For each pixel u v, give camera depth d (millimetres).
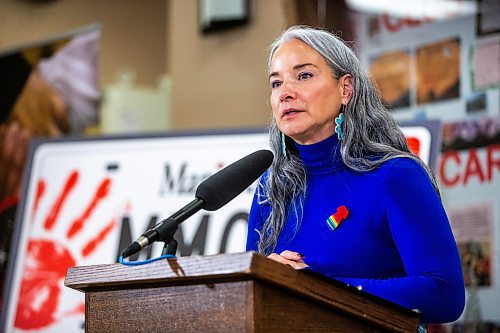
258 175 3033
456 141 7016
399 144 3379
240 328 2422
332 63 3299
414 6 7309
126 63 10758
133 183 6254
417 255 3031
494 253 6719
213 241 5891
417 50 7273
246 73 8086
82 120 7738
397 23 7379
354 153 3289
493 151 6848
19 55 7945
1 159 7695
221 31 8273
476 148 6918
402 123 5367
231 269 2398
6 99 7883
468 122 6992
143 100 9461
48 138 6598
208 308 2496
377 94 3438
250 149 6039
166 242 2748
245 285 2432
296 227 3314
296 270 2494
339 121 3303
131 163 6316
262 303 2439
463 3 7102
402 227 3078
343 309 2615
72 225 6297
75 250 6227
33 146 6594
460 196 6934
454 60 7105
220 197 2881
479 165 6887
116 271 2664
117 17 10805
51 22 10727
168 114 9508
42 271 6250
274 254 3092
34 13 10766
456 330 6629
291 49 3318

━━━━━━

Work instruction -
Reproduce the data verbatim. Do not carry any picture into the copy.

Answer for the task -
For each pixel u v, give camera depth d (millimetres).
258 175 3033
456 141 7016
399 144 3379
240 328 2422
332 63 3299
414 6 7309
126 63 10758
133 183 6254
417 255 3031
494 253 6719
213 241 5891
417 50 7273
246 73 8086
82 120 7738
397 23 7379
354 153 3289
493 151 6848
19 55 7945
1 159 7695
221 31 8273
476 148 6918
402 123 5367
231 269 2398
6 99 7883
468 122 6992
143 100 9461
48 138 6598
208 308 2496
377 94 3438
250 149 6039
166 242 2748
245 285 2432
296 227 3314
296 270 2494
339 121 3303
131 163 6316
262 303 2439
463 3 7102
402 227 3078
343 309 2615
72 225 6297
75 250 6227
33 146 6594
460 196 6934
454 60 7105
220 197 2881
479 165 6887
116 271 2664
117 17 10805
51 22 10727
168 114 9508
42 271 6250
274 254 3092
34 13 10766
456 330 6629
291 49 3318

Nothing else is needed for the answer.